Repeat every line of text from the records below, word for word, and leave the pictures out of your answer.

Saved entries
======

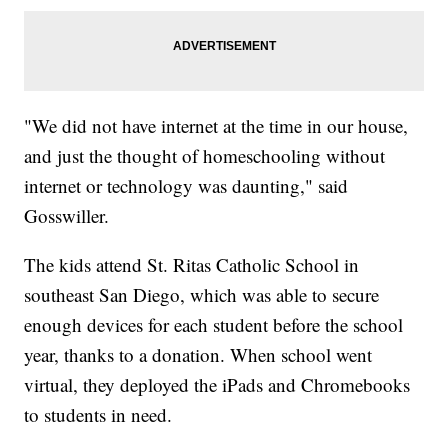
"We did not have internet at the time in our house,
and just the thought of homeschooling without
internet or technology was daunting," said
Gosswiller.
The kids attend St. Ritas Catholic School in
southeast San Diego, which was able to secure
enough devices for each student before the school
year, thanks to a donation. When school went
virtual, they deployed the iPads and Chromebooks
to students in need.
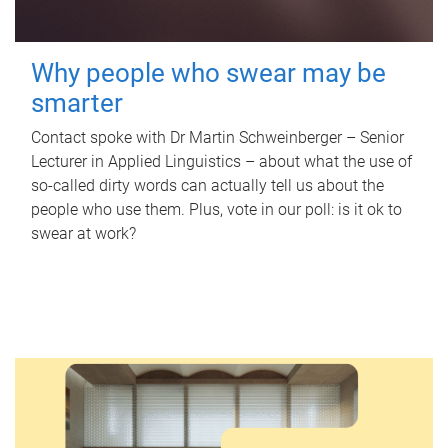
Why people who swear may be
smarter
Contact spoke with Dr Martin Schweinberger – Senior
Lecturer in Applied Linguistics – about what the use of
so-called dirty words can actually tell us about the
people who use them. Plus, vote in our poll: is it ok to
swear at work?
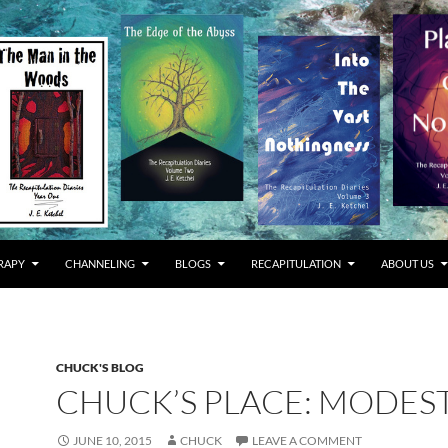
RAPY
CHANNELING
BLOGS
RECAPITULATION
ABOUT US
CHUCK'S BLOG
CHUCK’S PLACE: MODES
JUNE 10, 2015
CHUCK
LEAVE A COMMENT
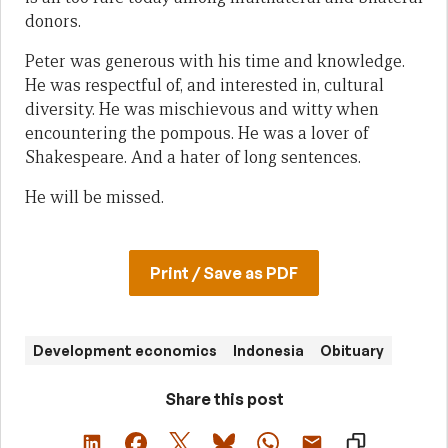
donors.
Peter was generous with his time and knowledge.
He was respectful of, and interested in, cultural
diversity. He was mischievous and witty when
encountering the pompous. He was a lover of
Shakespeare. And a hater of long sentences.
He will be missed.
Print / Save as PDF
Development economics
Indonesia
Obituary
Share this post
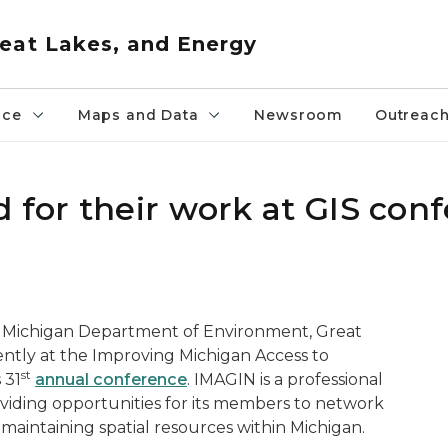
eat Lakes, and Energy
nce
Maps and Data
Newsroom
Outreac
 for their work at GIS con
he Michigan Department of Environment, Great
ntly at the Improving Michigan Access to
st
 31
annual conference
. IMAGIN is a professional
iding opportunities for its members to network
 maintaining spatial resources within Michigan.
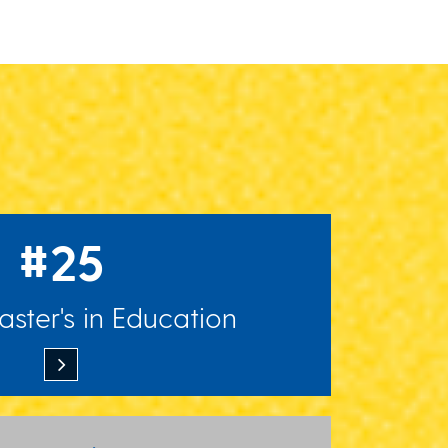
#25
ster's in Education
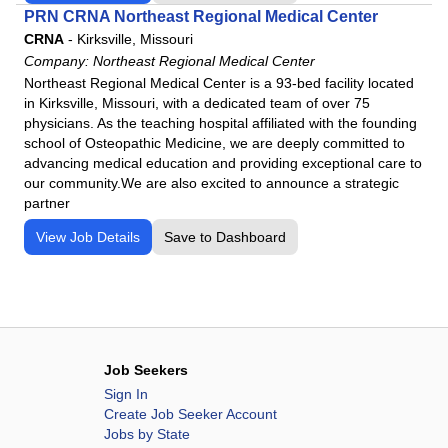
PRN CRNA Northeast Regional Medical Center
CRNA
-
Kirksville, Missouri
Company:
Northeast Regional Medical Center
Northeast Regional Medical Center is a 93-bed facility located
in Kirksville, Missouri, with a dedicated team of over 75
physicians. As the teaching hospital affiliated with the founding
school of Osteopathic Medicine, we are deeply committed to
advancing medical education and providing exceptional care to
our community.We are also excited to announce a strategic
partner
View Job Details
Save to Dashboard
Job Seekers
Sign In
Create Job Seeker Account
Jobs by State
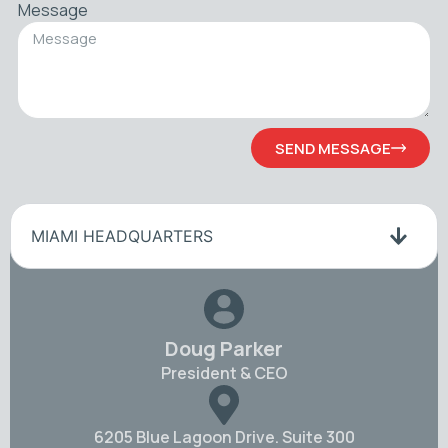
Message
SEND MESSAGE
MIAMI HEADQUARTERS
Doug Parker
President & CEO
6205 Blue Lagoon Drive. Suite 300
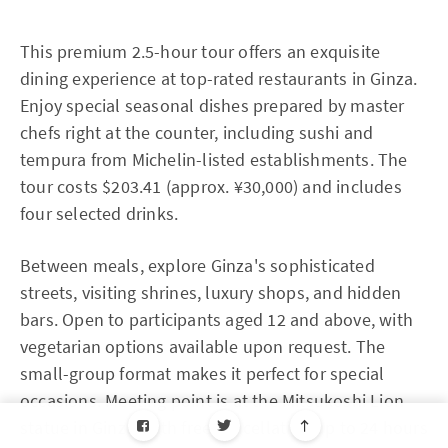
This premium 2.5-hour tour offers an exquisite
dining experience at top-rated restaurants in Ginza.
Enjoy special seasonal dishes prepared by master
chefs right at the counter, including sushi and
tempura from Michelin-listed establishments. The
tour costs $203.41 (approx. ¥30,000) and includes
four selected drinks.
Between meals, explore Ginza's sophisticated
streets, visiting shrines, luxury shops, and hidden
bars. Open to participants aged 12 and above, with
vegetarian options available upon request. The
small-group format makes it perfect for special
occasions. Meeting point is at the Mitsukoshi Lion
statue in Ginza, with free cancellation up to 24 hours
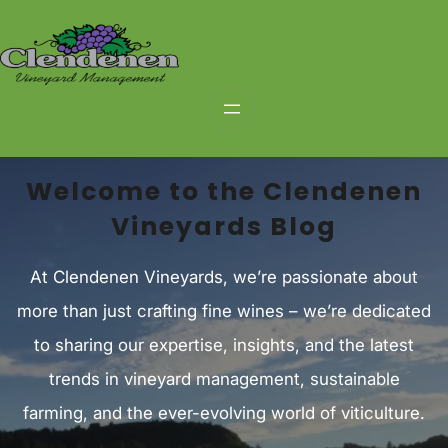
Skip
to
content
Welcome to the Clendenen
Vineyards Blog
At Clendenen Vineyards, we’re passionate about
more than just crafting fine wines – we’re dedicated
to sharing our expertise, insights, and the latest
trends in vineyard management, sustainable
farming, and the ever-evolving world of viticulture.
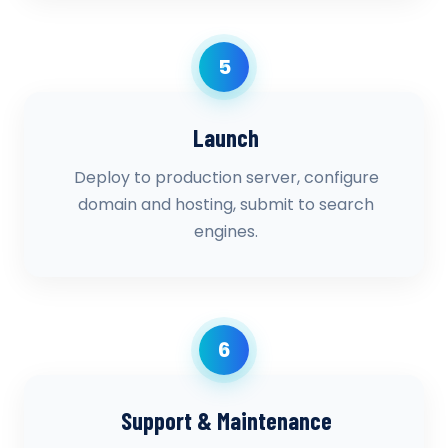
5
Launch
Deploy to production server, configure
domain and hosting, submit to search
engines.
6
Support & Maintenance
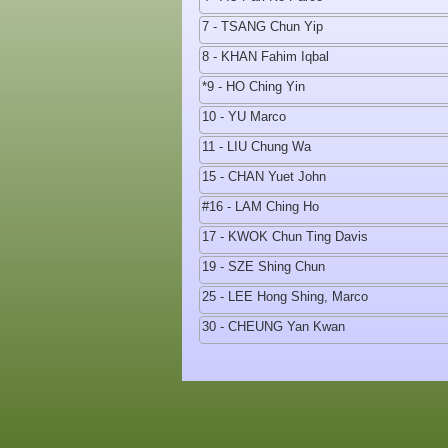
7 - TSANG Chun Yip
8 - KHAN Fahim Iqbal
*9 - HO Ching Yin
10 - YU Marco
11 - LIU Chung Wa
15 - CHAN Yuet John
#16 - LAM Ching Ho
17 - KWOK Chun Ting Davis
19 - SZE Shing Chun
25 - LEE Hong Shing, Marco
30 - CHEUNG Yan Kwan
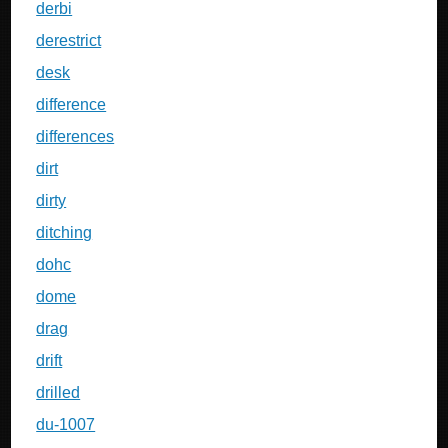
derbi
derestrict
desk
difference
differences
dirt
dirty
ditching
dohc
dome
drag
drift
drilled
du-1007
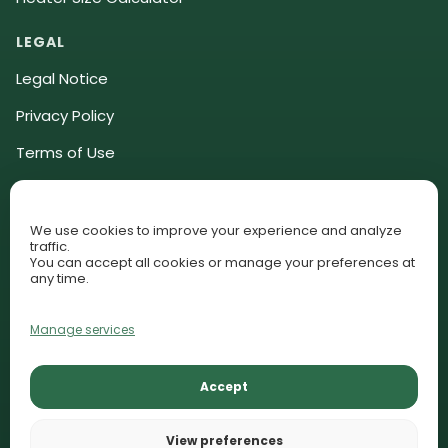
LEGAL
Legal Notice
Privacy Policy
Terms of Use
Community Guidelines
Affiliate Disclosure
We use cookies to improve your experience and analyze
traffic.
Cookie Policy (EU)
You can accept all cookies or manage your preferences at
any time.
Cookie Preferences
Manage services
© 2026 AquariumLesson. All rights reserved.
Accept
Lessons
Plant Library
Contact
AquariumLesson participates in selected affiliate programs and
View preferences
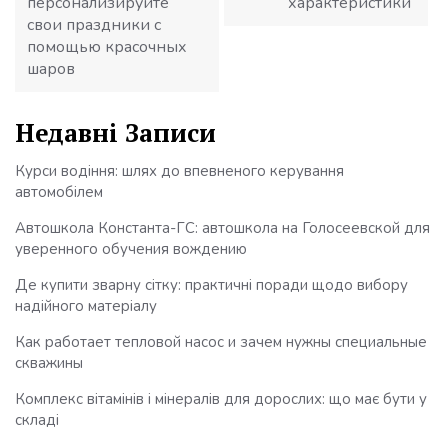
персонализируйте
характеристики
свои праздники с
помощью красочных
шаров
Недавні Записи
Курси водіння: шлях до впевненого керування
автомобілем
Автошкола Константа-ГС: автошкола на Голосеевской для
уверенного обучения вождению
Де купити зварну сітку: практичні поради щодо вибору
надійного матеріалу
Как работает тепловой насос и зачем нужны специальные
скважины
Комплекс вітамінів і мінералів для дорослих: що має бути у
складі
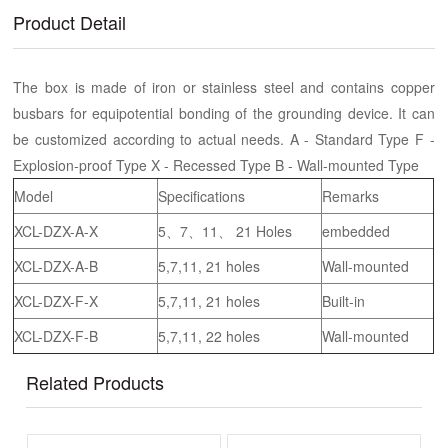
Product Detail
The box is made of iron or stainless steel and contains copper
busbars for equipotential bonding of the grounding device. It can
be customized according to actual needs. A - Standard Type F -
Explosion-proof Type X - Recessed Type B - Wall-mounted Type
Model
Specifications
Remarks
XCL-DZX-A-X
5、7、11、 21 Holes
embedded
XCL-DZX-A-B
5,7,11, 21 holes
Wall-mounted
XCL-DZX-F-X
5,7,11, 21 holes
Built-in
XCL-DZX-F-B
5,7,11, 22 holes
Wall-mounted
Related Products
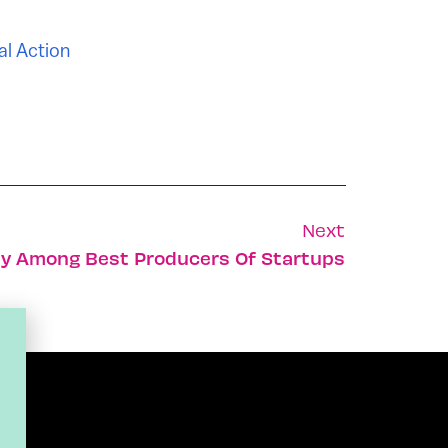
al Action
Next
ity Among Best Producers Of Startups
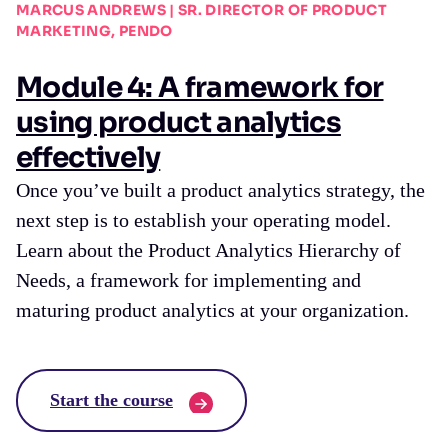
MARCUS ANDREWS | SR. DIRECTOR OF PRODUCT
MARKETING, PENDO
Module 4: A framework for
using product analytics
effectively
Once you’ve built a product analytics strategy, the
next step is to establish your operating model.
Learn about the Product Analytics Hierarchy of
Needs, a framework for implementing and
maturing product analytics at your organization.
Start the course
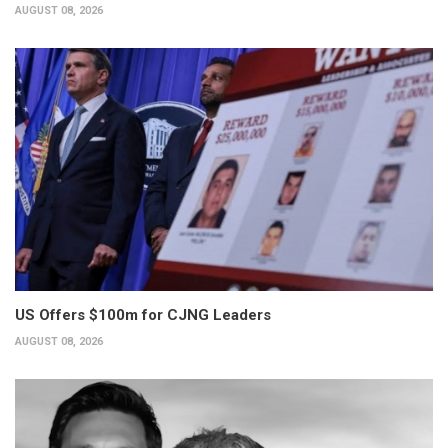
AUGUST 08, 2026
US Offers $100m for CJNG Leaders
AUGUST 08, 2026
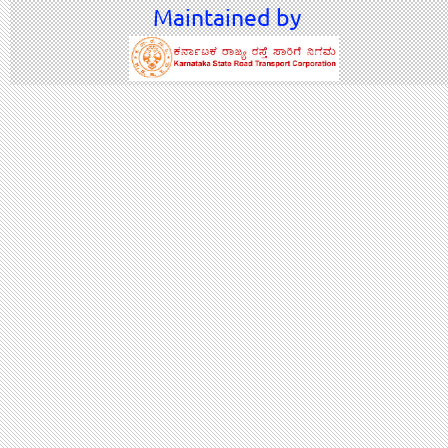
Maintained by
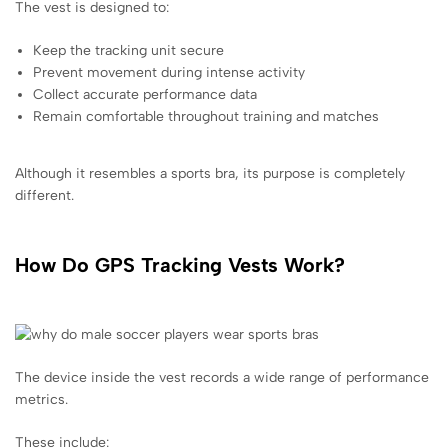
The vest is designed to:
Keep the tracking unit secure
Prevent movement during intense activity
Collect accurate performance data
Remain comfortable throughout training and matches
Although it resembles a sports bra, its purpose is completely
different.
How Do GPS Tracking Vests Work?
The device inside the vest records a wide range of performance
metrics.
These include:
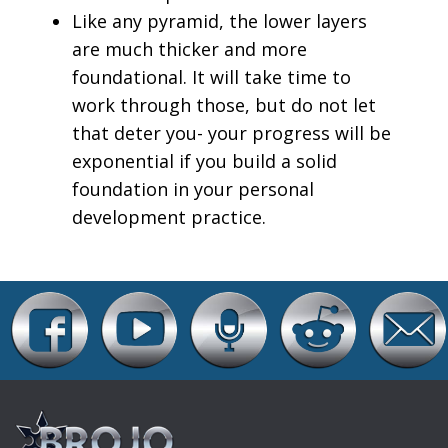
Like any pyramid, the lower layers
are much thicker and more
foundational. It will take time to
work through those, but do not let
that deter you- your progress will be
exponential if you build a solid
foundation in your personal
development practice.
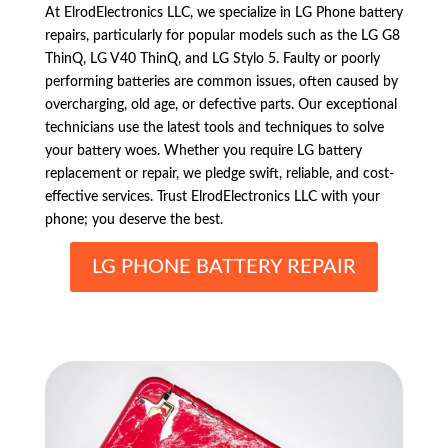
At ElrodElectronics LLC, we specialize in LG Phone battery
repairs, particularly for popular models such as the LG G8
ThinQ, LG V40 ThinQ, and LG Stylo 5. Faulty or poorly
performing batteries are common issues, often caused by
overcharging, old age, or defective parts. Our exceptional
technicians use the latest tools and techniques to solve
your battery woes. Whether you require LG battery
replacement or repair, we pledge swift, reliable, and cost-
effective services. Trust ElrodElectronics LLC with your
phone; you deserve the best.
LG PHONE BATTERY REPAIR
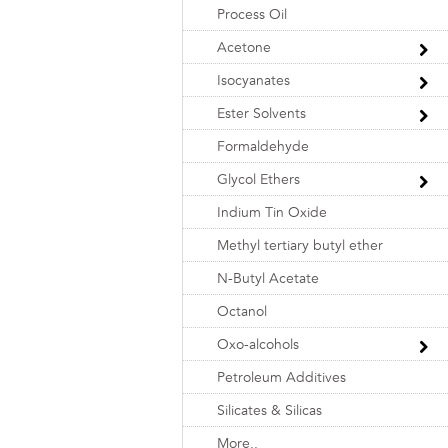
Process Oil
Acetone
Isocyanates
Ester Solvents
Formaldehyde
Glycol Ethers
Indium Tin Oxide
Methyl tertiary butyl ether
N-Butyl Acetate
Octanol
Oxo-alcohols
Petroleum Additives
Silicates & Silicas
More..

======

_Output of the exercise_.
"We did not have internet at the time in our house,
and just the thought of homeschooling without
internet or technology was daunting," said
Gosswiller.
The kids attend St. Ritas Catholic School in
southeast San Diego, which was able to secure
enough devices for each student before the school
year, thanks to a donation. When school went
virtual, they deployed the iPads and Chromebooks
to students in need.
Why people who swear may be
smarter
Contact spoke with Dr Martin Schweinberger – Senior
Lecturer in Applied Linguistics – about what the use of
so-called dirty words can actually tell us about the
people who use them. Plus, vote in our poll: is it ok to
swear at work?
RAPY
CHANNELING
BLOGS
RECAPITULATION
ABOUT US
CHUCK'S BLOG
CHUCK’S PLACE: MODES
JUNE 10, 2015
CHUCK
LEAVE A COMMENT
donors.
Peter was generous with his time and knowledge.
He was respectful of, and interested in, cultural
diversity. He was mischievous and witty when
encountering the pompous. He was a lover of
Shakespeare. And a hater of long sentences.
He will be missed.
Print / Save as PDF
Development economics
Indonesia
Obituary
Share this post
eat Lakes, and Energy
nce
Maps and Data
Newsroom
Outreac
 for their work at GIS con
he Michigan Department of Environment, Great
ntly at the Improving Michigan Access to
st
 31
annual conference
. IMAGIN is a professional
iding opportunities for its members to network
 maintaining spatial resources within Michigan.
#25
ster's in Education
PRN CRNA Northeast Regional Medical Center
CRNA
-
Kirksville, Missouri
Company:
Northeast Regional Medical Center
Northeast Regional Medical Center is a 93-bed facility located
in Kirksville, Missouri, with a dedicated team of over 75
physicians. As the teaching hospital affiliated with the founding
school of Osteopathic Medicine, we are deeply committed to
advancing medical education and providing exceptional care to
our community.We are also excited to announce a strategic
partner
View Job Details
Save to Dashboard
Job Seekers
Sign In
Create Job Seeker Account
Jobs by State
Message
SEND MESSAGE
MIAMI HEADQUARTERS
Doug Parker
President & CEO
6205 Blue Lagoon Drive. Suite 300
This premium 2.5-hour tour offers an exquisite
dining experience at top-rated restaurants in Ginza.
Enjoy special seasonal dishes prepared by master
chefs right at the counter, including sushi and
tempura from Michelin-listed establishments. The
tour costs $203.41 (approx. ¥30,000) and includes
four selected drinks.
Between meals, explore Ginza's sophisticated
streets, visiting shrines, luxury shops, and hidden
bars. Open to participants aged 12 and above, with
vegetarian options available upon request. The
small-group format makes it perfect for special
occasions. Meeting point is at the Mitsukoshi Lion
statue in Ginza, with free cancellation up to 24 hours
Skip
to
content
Welcome to the Clendenen
Vineyards Blog
At Clendenen Vineyards, we’re passionate about
more than just crafting fine wines – we’re dedicated
to sharing our expertise, insights, and the latest
trends in vineyard management, sustainable
farming, and the ever-evolving world of viticulture.
5
Launch
Deploy to production server, configure
domain and hosting, submit to search
engines.
6
Support & Maintenance
7 - TSANG Chun Yip
8 - KHAN Fahim Iqbal
*9 - HO Ching Yin
10 - YU Marco
11 - LIU Chung Wa
15 - CHAN Yuet John
#16 - LAM Ching Ho
17 - KWOK Chun Ting Davis
19 - SZE Shing Chun
25 - LEE Hong Shing, Marco
30 - CHEUNG Yan Kwan
derbi
derestrict
desk
difference
differences
dirt
dirty
ditching
dohc
dome
drag
drift
drilled
du-1007
LEGAL
Legal Notice
Privacy Policy
Terms of Use
Community Guidelines
Affiliate Disclosure
We use cookies to improve your experience and analyze
traffic.
Cookie Policy (EU)
You can accept all cookies or manage your preferences at
any time.
Cookie Preferences
Manage services
© 2026 AquariumLesson. All rights reserved.
Accept
Lessons
Plant Library
Contact
AquariumLesson participates in selected affiliate programs and
View preferences
персонализируйте
характеристики
свои праздники с
помощью красочных
шаров
Недавні Записи
Курси водіння: шлях до впевненого керування
автомобілем
Автошкола Константа-ГС: автошкола на Голосеевской для
уверенного обучения вождению
Де купити зварну сітку: практичні поради щодо вибору
надійного матеріалу
Как работает тепловой насос и зачем нужны специальные
скважины
Комплекс вітамінів і мінералів для дорослих: що має бути у
складі
Product Detail
The box is made of iron or stainless steel and contains copper
busbars for equipotential bonding of the grounding device. It can
be customized according to actual needs. A - Standard Type F -
Explosion-proof Type X - Recessed Type B - Wall-mounted Type
Model
Specifications
Remarks
XCL-DZX-A-X
5、7、11、 21 Holes
embedded
XCL-DZX-A-B
5,7,11, 21 holes
Wall-mounted
XCL-DZX-F-X
5,7,11, 21 holes
Built-in
XCL-DZX-F-B
5,7,11, 22 holes
Wall-mounted
Related Products
al Action
Next
ity Among Best Producers Of Startups
MARCUS ANDREWS | SR. DIRECTOR OF PRODUCT
MARKETING, PENDO
Module 4: A framework for
using product analytics
effectively
Once you’ve built a product analytics strategy, the
next step is to establish your operating model.
Learn about the Product Analytics Hierarchy of
Needs, a framework for implementing and
maturing product analytics at your organization.
Start the course
AUGUST 08, 2026
US Offers $100m for CJNG Leaders
AUGUST 08, 2026
Maintained by
The vest is designed to:
Keep the tracking unit secure
Prevent movement during intense activity
Collect accurate performance data
Remain comfortable throughout training and matches
Although it resembles a sports bra, its purpose is completely
different.
How Do GPS Tracking Vests Work?
The device inside the vest records a wide range of performance
metrics.
These include:
Like any pyramid, the lower layers
are much thicker and more
foundational. It will take time to
work through those, but do not let
that deter you- your progress will be
exponential if you build a solid
foundation in your personal
development practice.
At ElrodElectronics LLC, we specialize in LG Phone battery
repairs, particularly for popular models such as the LG G8
ThinQ, LG V40 ThinQ, and LG Stylo 5. Faulty or poorly
performing batteries are common issues, often caused by
overcharging, old age, or defective parts. Our exceptional
technicians use the latest tools and techniques to solve
your battery woes. Whether you require LG battery
replacement or repair, we pledge swift, reliable, and cost-
effective services. Trust ElrodElectronics LLC with your
phone; you deserve the best.
LG PHONE BATTERY REPAIR
Process Oil
Acetone
Isocyanates
Ester Solvents
Formaldehyde
Glycol Ethers
Indium Tin Oxide
Methyl tertiary butyl ether
N-Butyl Acetate
Octanol
Oxo-alcohols
Petroleum Additives
Silicates & Silicas
More..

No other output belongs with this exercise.